Comment by Supply5411
3 years ago
Very cool. Pessimistically, I think that having a clear, understandable view of legal text so that people can navigate the law safely is against a lot of entrenched interests.
3 years ago
Very cool. Pessimistically, I think that having a clear, understandable view of legal text so that people can navigate the law safely is against a lot of entrenched interests.
That's far too reductive. The law is abstract, and still needs to be interpreted and prudentially applied to specific situations, and you cannot capture all of that in the law a priori. Furthermore, having a computer crunch through a bunch of predicates is easy compared to getting the facts expressed in a form that is crunchable. So for specific and narrow applications where such representations are not costly to produce or already exist, such an application of computational law is feasible. But broadly? No.
And then there's the distinction between lex and ius that I think needs to be considered in this context.
I don't think it's that. It's hard to write legal texts, and sometimes it's better to be vague, so the courts have some freedom when establishing jurisprudence.
Treaties can be written with vague wording to allow parties to sign it, even if there isn't 100% agreement. That's an old practice.
On the contrary, it's much better to have very clear text, otherwise it will turn against the citizen.
Imagine that you have an income tax where "income" isn't clearly defined. Someone will end up with an audit and a lawsuit from the tax office because their definition will be, of course, extensive (every income, including non-realized capital gains) whereas most citizens would only consider salaries.

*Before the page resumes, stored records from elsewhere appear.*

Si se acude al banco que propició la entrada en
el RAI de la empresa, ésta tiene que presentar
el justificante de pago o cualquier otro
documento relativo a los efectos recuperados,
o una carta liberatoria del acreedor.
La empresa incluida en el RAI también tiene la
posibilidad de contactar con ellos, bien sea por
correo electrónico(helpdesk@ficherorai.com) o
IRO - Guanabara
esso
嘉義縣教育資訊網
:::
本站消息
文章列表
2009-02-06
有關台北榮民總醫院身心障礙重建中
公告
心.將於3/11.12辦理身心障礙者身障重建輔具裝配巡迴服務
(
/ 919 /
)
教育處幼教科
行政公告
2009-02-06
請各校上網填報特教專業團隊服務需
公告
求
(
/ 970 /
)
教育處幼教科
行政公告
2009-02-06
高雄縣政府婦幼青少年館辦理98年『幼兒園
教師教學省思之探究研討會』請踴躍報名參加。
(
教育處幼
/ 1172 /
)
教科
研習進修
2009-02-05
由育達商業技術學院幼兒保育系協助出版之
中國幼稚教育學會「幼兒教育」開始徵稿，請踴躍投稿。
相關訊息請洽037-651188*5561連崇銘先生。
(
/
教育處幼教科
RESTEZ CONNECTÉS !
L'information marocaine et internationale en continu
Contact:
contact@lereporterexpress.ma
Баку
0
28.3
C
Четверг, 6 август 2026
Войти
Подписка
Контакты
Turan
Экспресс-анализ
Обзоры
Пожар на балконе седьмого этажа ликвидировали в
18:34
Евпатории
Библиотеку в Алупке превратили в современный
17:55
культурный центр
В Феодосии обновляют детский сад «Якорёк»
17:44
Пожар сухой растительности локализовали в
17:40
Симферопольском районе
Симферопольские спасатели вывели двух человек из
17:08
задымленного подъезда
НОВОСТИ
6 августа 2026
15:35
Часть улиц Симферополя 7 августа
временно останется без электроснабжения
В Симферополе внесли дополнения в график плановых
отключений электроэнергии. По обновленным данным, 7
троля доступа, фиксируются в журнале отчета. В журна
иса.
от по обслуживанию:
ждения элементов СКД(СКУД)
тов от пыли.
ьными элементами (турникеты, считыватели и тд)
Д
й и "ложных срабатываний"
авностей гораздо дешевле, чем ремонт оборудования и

In the end, you create legal uncertainty, and give courts way too much power.
For the record, I used to work for my country's government, and had to evaluate some laws in making that were written in an abstruse way. When I asked why, the civil servant told me that it was so "they could pick the most favorable meaning in the case of a lawsuit".
It's a balance. If you get too specific then your laws quickly become outdated as technology and society evolve. Or you miss corner cases by not enumerating every little scenario.
So there are different tiers to deal with this.
- Constitution - Very abstract and very rarely changed.
- Statute - Sometimes abstract, sometimes specific.
- Administrative rules. Very technical but still intended for broad application.
- Individual court cases. Can be hyper specific.
It is probably better to be intentionally and clearly unclear when you want to be, and clearly algorithmic when you want that, than just stir it all together in the name of judicial discretion.
I don't think the example given increases legibility.
Programming tends to use less understandable but more precise verbiage in general.